● **Exercise prompt**:
Leave out the pictures and repeat the data exactly.
───── Records supplied ─────
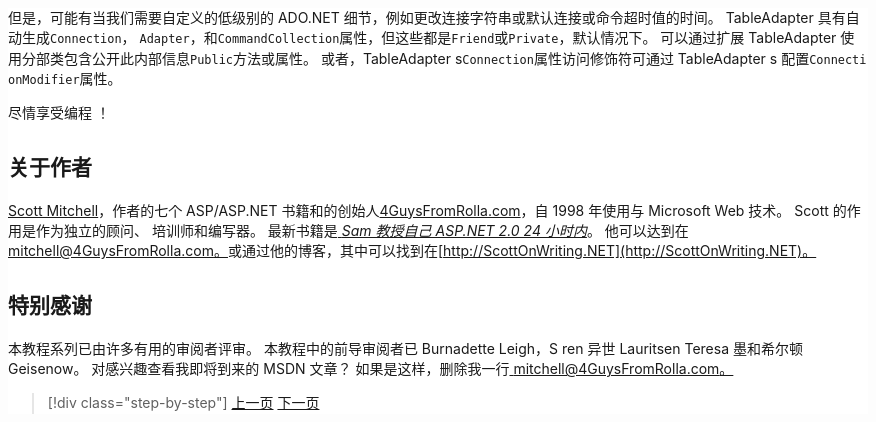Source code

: 但是，可能有当我们需要自定义的低级别的 ADO.NET 细节，例如更改连接字符串或默认连接或命令超时值的时间。 TableAdapter 具有自动生成`Connection`， `Adapter`，和`CommandCollection`属性，但这些都是`Friend`或`Private`，默认情况下。 可以通过扩展 TableAdapter 使用分部类包含公开此内部信息`Public`方法或属性。 或者，TableAdapter s`Connection`属性访问修饰符可通过 TableAdapter s 配置`ConnectionModifier`属性。

尽情享受编程 ！

## <a name="about-the-author"></a>关于作者

[Scott Mitchell](http://www.4guysfromrolla.com/ScottMitchell.shtml)，作者的七个 ASP/ASP.NET 书籍和的创始人[4GuysFromRolla.com](http://www.4guysfromrolla.com)，自 1998 年使用与 Microsoft Web 技术。 Scott 的作用是作为独立的顾问、 培训师和编写器。 最新书籍是[ *Sam 教授自己 ASP.NET 2.0 24 小时内*](https://www.amazon.com/exec/obidos/ASIN/0672327384/4guysfromrollaco)。 他可以达到在[ mitchell@4GuysFromRolla.com。](mailto:mitchell@4GuysFromRolla.com)或通过他的博客，其中可以找到在[http://ScottOnWriting.NET](http://ScottOnWriting.NET)。

## <a name="special-thanks-to"></a>特别感谢

本教程系列已由许多有用的审阅者评审。 本教程中的前导审阅者已 Burnadette Leigh，S ren 异世 Lauritsen Teresa 墨和希尔顿 Geisenow。 对感兴趣查看我即将到来的 MSDN 文章？ 如果是这样，删除我一行[ mitchell@4GuysFromRolla.com。](mailto:mitchell@4GuysFromRolla.com)

>[!div class="step-by-step"]
[上一页](working-with-computed-columns-vb.md)
[下一页](protecting-connection-strings-and-other-configuration-information-vb.md)
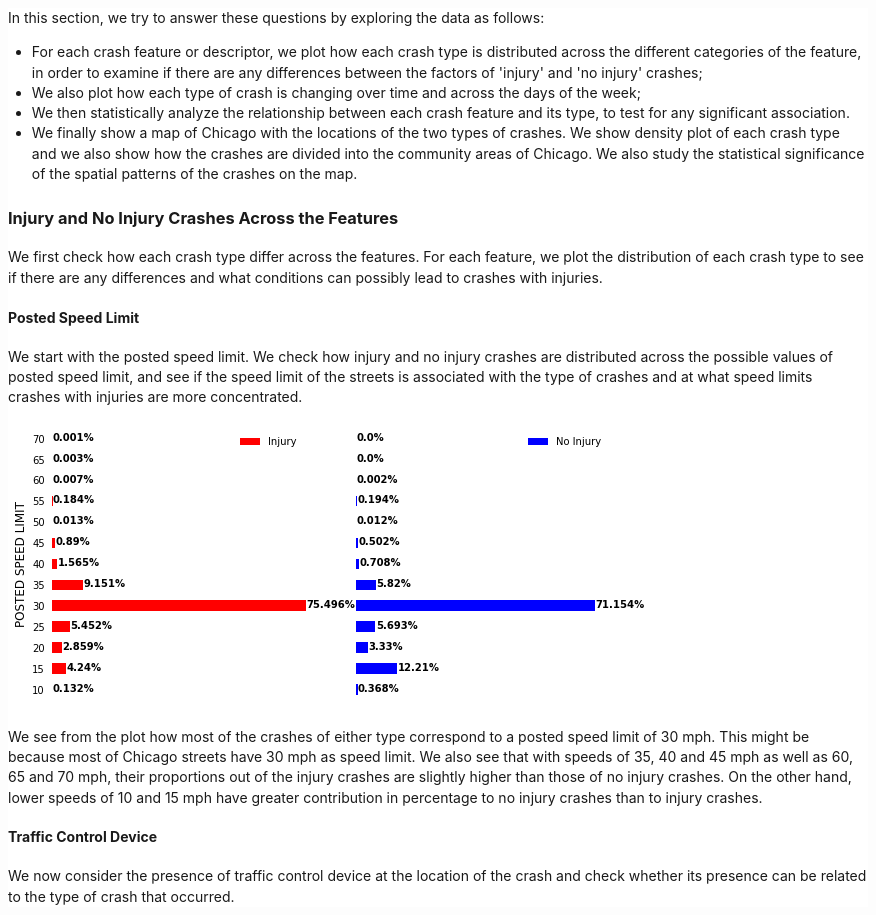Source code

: In this section, we try to answer these questions by exploring the data as follows:
- For each crash feature or descriptor, we plot how each crash type is distributed across the different categories of the feature, in order to examine if there are any differences between the factors of 'injury' and 'no injury' crashes; 
- We also plot how each type of crash is changing over time and across the days of the week;
- We then statistically analyze the relationship between each crash feature and its type, to test for any significant association. 
- We finally show a map of Chicago with the locations of the two types of crashes. We show density plot of each crash type and we also show how the crashes are divided into the community areas of Chicago. We also study the statistical significance of the spatial patterns of the crashes on the map.

### Injury and No Injury Crashes Across the Features

We first check how each crash type differ across the features. For each feature, we plot the distribution of each crash type to see if there are any differences and what conditions can possibly lead to crashes with injuries. 

#### Posted Speed Limit
We start with the posted speed limit. We check how injury and no injury crashes are distributed across the possible values of posted speed limit, and see if the speed limit of the streets is associated with the type of crashes and at what speed limits crashes with injuries are more concentrated.

<img src="images/output_10_0.png">

We see from the plot how most of the crashes of either type correspond to a posted speed limit of 30 mph. This might be because most of Chicago streets have 30 mph as speed limit. We also see that with speeds of 35, 40 and 45 mph as well as 60, 65 and 70 mph, their proportions out of the injury crashes are slightly higher than those of no injury crashes. On the other hand, lower speeds of 10 and 15 mph have greater contribution in percentage to no injury crashes than to injury crashes.

#### Traffic Control Device
We now consider the presence of traffic control device at the location of the crash and check whether its presence can be related to the type of crash that occurred.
─────
● **Problem solution**:
Source code

: 但是，可能有当我们需要自定义的低级别的 ADO.NET 细节，例如更改连接字符串或默认连接或命令超时值的时间。 TableAdapter 具有自动生成`Connection`， `Adapter`，和`CommandCollection`属性，但这些都是`Friend`或`Private`，默认情况下。 可以通过扩展 TableAdapter 使用分部类包含公开此内部信息`Public`方法或属性。 或者，TableAdapter s`Connection`属性访问修饰符可通过 TableAdapter s 配置`ConnectionModifier`属性。

尽情享受编程 ！

## <a name="about-the-author"></a>关于作者

[Scott Mitchell](http://www.4guysfromrolla.com/ScottMitchell.shtml)，作者的七个 ASP/ASP.NET 书籍和的创始人[4GuysFromRolla.com](http://www.4guysfromrolla.com)，自 1998 年使用与 Microsoft Web 技术。 Scott 的作用是作为独立的顾问、 培训师和编写器。 最新书籍是[ *Sam 教授自己 ASP.NET 2.0 24 小时内*](https://www.amazon.com/exec/obidos/ASIN/0672327384/4guysfromrollaco)。 他可以达到在[ mitchell@4GuysFromRolla.com。](mailto:mitchell@4GuysFromRolla.com)或通过他的博客，其中可以找到在[http://ScottOnWriting.NET](http://ScottOnWriting.NET)。

## <a name="special-thanks-to"></a>特别感谢

本教程系列已由许多有用的审阅者评审。 本教程中的前导审阅者已 Burnadette Leigh，S ren 异世 Lauritsen Teresa 墨和希尔顿 Geisenow。 对感兴趣查看我即将到来的 MSDN 文章？ 如果是这样，删除我一行[ mitchell@4GuysFromRolla.com。](mailto:mitchell@4GuysFromRolla.com)

>[!div class="step-by-step"]
[上一页](working-with-computed-columns-vb.md)
[下一页](protecting-connection-strings-and-other-configuration-information-vb.md)
Source code

: In this section, we try to answer these questions by exploring the data as follows:
- For each crash feature or descriptor, we plot how each crash type is distributed across the different categories of the feature, in order to examine if there are any differences between the factors of 'injury' and 'no injury' crashes; 
- We also plot how each type of crash is changing over time and across the days of the week;
- We then statistically analyze the relationship between each crash feature and its type, to test for any significant association. 
- We finally show a map of Chicago with the locations of the two types of crashes. We show density plot of each crash type and we also show how the crashes are divided into the community areas of Chicago. We also study the statistical significance of the spatial patterns of the crashes on the map.

### Injury and No Injury Crashes Across the Features

We first check how each crash type differ across the features. For each feature, we plot the distribution of each crash type to see if there are any differences and what conditions can possibly lead to crashes with injuries. 

#### Posted Speed Limit
We start with the posted speed limit. We check how injury and no injury crashes are distributed across the possible values of posted speed limit, and see if the speed limit of the streets is associated with the type of crashes and at what speed limits crashes with injuries are more concentrated.

<img src="images/output_10_0.png">

We see from the plot how most of the crashes of either type correspond to a posted speed limit of 30 mph. This might be because most of Chicago streets have 30 mph as speed limit. We also see that with speeds of 35, 40 and 45 mph as well as 60, 65 and 70 mph, their proportions out of the injury crashes are slightly higher than those of no injury crashes. On the other hand, lower speeds of 10 and 15 mph have greater contribution in percentage to no injury crashes than to injury crashes.

#### Traffic Control Device
We now consider the presence of traffic control device at the location of the crash and check whether its presence can be related to the type of crash that occurred.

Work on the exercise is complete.